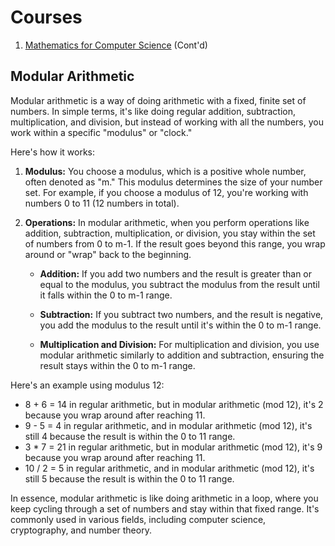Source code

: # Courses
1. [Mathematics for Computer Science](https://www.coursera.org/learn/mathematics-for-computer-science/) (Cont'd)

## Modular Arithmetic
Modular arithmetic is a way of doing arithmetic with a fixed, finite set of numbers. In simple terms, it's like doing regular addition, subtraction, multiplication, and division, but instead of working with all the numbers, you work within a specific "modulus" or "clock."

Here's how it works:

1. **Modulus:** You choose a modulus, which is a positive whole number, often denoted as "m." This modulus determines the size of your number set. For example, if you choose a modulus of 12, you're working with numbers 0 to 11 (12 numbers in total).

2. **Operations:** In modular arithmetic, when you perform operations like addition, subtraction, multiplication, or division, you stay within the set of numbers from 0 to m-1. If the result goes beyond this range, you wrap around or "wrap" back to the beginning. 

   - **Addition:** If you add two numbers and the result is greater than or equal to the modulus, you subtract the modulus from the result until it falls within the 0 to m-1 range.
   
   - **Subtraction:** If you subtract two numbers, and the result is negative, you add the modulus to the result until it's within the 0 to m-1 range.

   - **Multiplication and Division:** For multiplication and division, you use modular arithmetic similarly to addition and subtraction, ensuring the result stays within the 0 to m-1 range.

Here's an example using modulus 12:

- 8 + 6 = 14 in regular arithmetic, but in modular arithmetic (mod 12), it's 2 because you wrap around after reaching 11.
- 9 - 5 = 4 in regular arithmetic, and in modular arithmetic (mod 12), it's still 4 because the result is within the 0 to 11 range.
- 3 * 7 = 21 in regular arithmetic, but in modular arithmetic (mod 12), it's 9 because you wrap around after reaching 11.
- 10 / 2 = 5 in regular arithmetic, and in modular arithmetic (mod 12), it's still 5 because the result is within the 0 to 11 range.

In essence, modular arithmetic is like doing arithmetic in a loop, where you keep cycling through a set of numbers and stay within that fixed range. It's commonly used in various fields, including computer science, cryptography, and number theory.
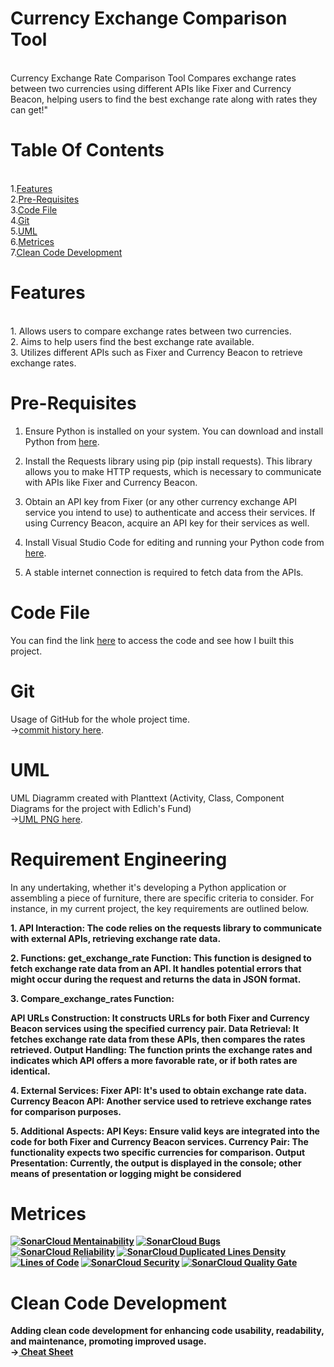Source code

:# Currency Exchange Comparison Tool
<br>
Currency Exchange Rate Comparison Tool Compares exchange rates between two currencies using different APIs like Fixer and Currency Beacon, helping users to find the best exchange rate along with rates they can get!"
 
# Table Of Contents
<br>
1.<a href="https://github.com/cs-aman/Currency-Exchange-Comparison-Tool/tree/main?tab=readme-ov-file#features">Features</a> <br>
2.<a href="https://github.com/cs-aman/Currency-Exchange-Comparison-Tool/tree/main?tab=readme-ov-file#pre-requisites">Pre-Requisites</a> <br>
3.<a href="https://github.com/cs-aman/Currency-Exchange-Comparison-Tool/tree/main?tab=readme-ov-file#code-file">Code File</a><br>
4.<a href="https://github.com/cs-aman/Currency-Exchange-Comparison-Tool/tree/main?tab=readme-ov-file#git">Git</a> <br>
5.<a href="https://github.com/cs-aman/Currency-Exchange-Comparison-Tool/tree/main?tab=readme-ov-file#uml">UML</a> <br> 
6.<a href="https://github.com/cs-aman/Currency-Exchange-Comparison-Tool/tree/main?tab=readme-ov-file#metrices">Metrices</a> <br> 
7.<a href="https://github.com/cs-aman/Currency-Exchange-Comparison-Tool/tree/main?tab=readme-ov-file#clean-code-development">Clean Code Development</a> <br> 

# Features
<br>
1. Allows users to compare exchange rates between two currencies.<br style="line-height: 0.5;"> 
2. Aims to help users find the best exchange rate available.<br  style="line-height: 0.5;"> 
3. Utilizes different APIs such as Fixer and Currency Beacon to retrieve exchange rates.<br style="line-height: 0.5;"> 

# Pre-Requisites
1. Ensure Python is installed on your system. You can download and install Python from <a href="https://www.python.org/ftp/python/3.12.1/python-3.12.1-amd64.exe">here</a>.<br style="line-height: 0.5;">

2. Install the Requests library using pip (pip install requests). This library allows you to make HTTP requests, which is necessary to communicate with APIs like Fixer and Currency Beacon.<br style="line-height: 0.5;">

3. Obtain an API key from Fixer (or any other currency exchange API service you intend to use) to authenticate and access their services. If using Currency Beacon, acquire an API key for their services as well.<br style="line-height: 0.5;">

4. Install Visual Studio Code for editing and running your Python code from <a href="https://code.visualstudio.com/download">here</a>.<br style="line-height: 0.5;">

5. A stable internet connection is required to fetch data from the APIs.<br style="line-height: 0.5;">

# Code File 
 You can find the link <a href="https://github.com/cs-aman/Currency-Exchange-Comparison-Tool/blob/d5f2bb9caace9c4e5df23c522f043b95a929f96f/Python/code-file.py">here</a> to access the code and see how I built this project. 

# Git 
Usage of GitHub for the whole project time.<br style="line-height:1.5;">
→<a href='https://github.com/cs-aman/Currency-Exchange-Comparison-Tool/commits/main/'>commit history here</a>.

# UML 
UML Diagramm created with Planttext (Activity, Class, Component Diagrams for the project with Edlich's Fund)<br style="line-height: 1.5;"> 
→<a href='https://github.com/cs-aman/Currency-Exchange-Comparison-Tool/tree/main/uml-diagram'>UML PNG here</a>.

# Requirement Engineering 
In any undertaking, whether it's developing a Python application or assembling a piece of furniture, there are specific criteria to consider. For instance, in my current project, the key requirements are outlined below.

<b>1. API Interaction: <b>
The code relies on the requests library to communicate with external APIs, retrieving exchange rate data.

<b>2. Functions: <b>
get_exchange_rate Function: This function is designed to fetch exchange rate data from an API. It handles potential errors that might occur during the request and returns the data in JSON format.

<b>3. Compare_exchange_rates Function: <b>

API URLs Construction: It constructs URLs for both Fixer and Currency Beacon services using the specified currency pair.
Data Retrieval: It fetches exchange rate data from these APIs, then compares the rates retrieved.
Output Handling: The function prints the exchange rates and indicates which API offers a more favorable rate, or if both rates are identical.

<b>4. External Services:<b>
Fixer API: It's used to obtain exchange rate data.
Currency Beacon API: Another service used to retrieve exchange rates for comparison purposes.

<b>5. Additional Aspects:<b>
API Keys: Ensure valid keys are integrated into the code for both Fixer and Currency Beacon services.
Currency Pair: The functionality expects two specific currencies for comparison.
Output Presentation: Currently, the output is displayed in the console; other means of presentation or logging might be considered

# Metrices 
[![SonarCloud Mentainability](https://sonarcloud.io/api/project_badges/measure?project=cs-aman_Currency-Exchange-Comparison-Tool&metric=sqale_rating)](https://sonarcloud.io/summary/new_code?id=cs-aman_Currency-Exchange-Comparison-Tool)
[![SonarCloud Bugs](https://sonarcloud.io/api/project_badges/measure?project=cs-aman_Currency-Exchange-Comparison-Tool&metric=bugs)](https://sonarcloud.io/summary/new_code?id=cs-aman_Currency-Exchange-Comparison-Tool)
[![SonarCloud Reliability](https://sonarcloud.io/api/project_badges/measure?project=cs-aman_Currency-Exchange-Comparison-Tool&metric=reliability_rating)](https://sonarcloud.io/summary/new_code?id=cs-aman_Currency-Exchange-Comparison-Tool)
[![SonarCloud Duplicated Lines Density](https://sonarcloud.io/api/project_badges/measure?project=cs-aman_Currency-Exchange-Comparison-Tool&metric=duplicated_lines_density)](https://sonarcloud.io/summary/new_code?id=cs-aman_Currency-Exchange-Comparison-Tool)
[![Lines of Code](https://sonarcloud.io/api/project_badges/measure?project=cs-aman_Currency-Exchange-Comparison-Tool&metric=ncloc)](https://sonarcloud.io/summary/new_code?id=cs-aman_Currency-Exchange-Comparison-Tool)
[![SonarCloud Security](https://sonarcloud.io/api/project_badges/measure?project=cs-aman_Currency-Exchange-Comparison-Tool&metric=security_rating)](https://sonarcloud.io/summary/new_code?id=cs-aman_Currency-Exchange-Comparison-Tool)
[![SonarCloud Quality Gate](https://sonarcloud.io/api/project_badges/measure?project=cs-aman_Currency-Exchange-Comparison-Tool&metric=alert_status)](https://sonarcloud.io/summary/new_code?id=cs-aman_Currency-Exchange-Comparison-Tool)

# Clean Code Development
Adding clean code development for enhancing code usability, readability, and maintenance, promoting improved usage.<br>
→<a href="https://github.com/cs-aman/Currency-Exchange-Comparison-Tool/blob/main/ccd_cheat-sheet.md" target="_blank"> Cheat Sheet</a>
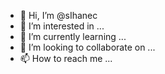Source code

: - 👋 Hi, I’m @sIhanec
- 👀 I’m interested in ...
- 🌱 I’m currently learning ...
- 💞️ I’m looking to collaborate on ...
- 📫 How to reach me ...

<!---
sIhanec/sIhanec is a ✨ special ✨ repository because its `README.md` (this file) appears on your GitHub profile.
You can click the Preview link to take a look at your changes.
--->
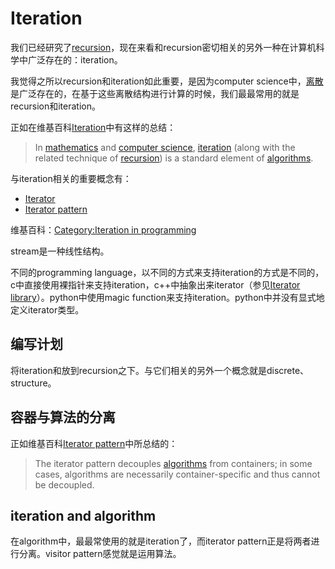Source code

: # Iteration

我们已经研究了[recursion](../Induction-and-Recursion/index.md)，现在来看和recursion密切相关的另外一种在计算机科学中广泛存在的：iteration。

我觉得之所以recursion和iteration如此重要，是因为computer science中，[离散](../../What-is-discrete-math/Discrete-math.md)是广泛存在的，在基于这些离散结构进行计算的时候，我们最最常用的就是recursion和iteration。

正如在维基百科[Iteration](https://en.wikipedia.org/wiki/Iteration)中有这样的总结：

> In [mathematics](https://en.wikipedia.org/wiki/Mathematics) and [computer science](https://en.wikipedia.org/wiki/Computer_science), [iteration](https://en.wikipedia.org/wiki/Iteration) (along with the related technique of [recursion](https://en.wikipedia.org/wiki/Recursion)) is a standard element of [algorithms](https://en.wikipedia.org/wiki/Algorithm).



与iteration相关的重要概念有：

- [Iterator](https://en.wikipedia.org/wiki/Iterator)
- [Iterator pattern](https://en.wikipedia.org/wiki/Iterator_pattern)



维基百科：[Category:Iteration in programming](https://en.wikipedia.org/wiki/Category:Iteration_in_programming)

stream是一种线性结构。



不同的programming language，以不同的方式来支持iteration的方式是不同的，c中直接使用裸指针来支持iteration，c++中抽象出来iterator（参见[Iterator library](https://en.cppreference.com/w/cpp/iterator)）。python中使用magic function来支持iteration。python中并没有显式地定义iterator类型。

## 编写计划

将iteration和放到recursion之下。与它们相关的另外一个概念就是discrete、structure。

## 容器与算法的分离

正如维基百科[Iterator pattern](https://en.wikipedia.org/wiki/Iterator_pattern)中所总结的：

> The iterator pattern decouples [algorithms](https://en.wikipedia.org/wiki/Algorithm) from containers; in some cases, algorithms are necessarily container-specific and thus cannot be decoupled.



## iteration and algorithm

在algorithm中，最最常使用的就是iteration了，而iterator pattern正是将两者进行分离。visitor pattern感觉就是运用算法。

-=-=-

What you should do: For each line above that includes "blob", make a copy.

Task result:
 You can find the link <a href="https://github.com/cs-aman/Currency-Exchange-Comparison-Tool/blob/d5f2bb9caace9c4e5df23c522f043b95a929f96f/Python/code-file.py">here</a> to access the code and see how I built this project. 
→<a href="https://github.com/cs-aman/Currency-Exchange-Comparison-Tool/blob/main/ccd_cheat-sheet.md" target="_blank"> Cheat Sheet</a>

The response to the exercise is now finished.